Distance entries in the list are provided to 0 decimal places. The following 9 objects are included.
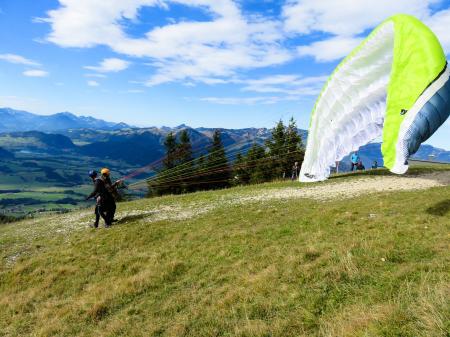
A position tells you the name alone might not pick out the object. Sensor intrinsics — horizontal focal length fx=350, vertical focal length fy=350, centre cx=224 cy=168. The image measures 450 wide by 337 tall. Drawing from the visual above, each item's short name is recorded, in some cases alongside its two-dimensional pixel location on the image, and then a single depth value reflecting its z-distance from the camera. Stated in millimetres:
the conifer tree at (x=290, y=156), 53950
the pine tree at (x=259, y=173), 59281
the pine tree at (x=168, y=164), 60906
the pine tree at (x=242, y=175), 63775
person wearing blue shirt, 32000
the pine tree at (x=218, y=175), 63128
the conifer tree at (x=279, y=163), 55309
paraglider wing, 8741
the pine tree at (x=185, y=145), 59512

** TASK REQUIREMENTS **
Output the whole of the data, unchanged; keep the pictures out.

** ANSWER FOR THE TASK **
Distance entries in the list are provided to 0 decimal places. The following 9 objects are included.
A position tells you the name alone might not pick out the object. Sensor intrinsics — horizontal focal length fx=350, vertical focal length fy=350, centre cx=224 cy=168. The image measures 450 wide by 337 tall. Drawing from the visual above, each item's short name is recorded, in some cases alongside its two-dimensional pixel location on the image, and then a single depth value reflecting its z-distance from the camera. Stated in millimetres:
the conifer tree at (x=290, y=156), 53950
the pine tree at (x=259, y=173), 59281
the pine tree at (x=168, y=164), 60906
the pine tree at (x=242, y=175), 63775
person wearing blue shirt, 32000
the pine tree at (x=218, y=175), 63128
the conifer tree at (x=279, y=163), 55309
paraglider wing, 8741
the pine tree at (x=185, y=145), 59512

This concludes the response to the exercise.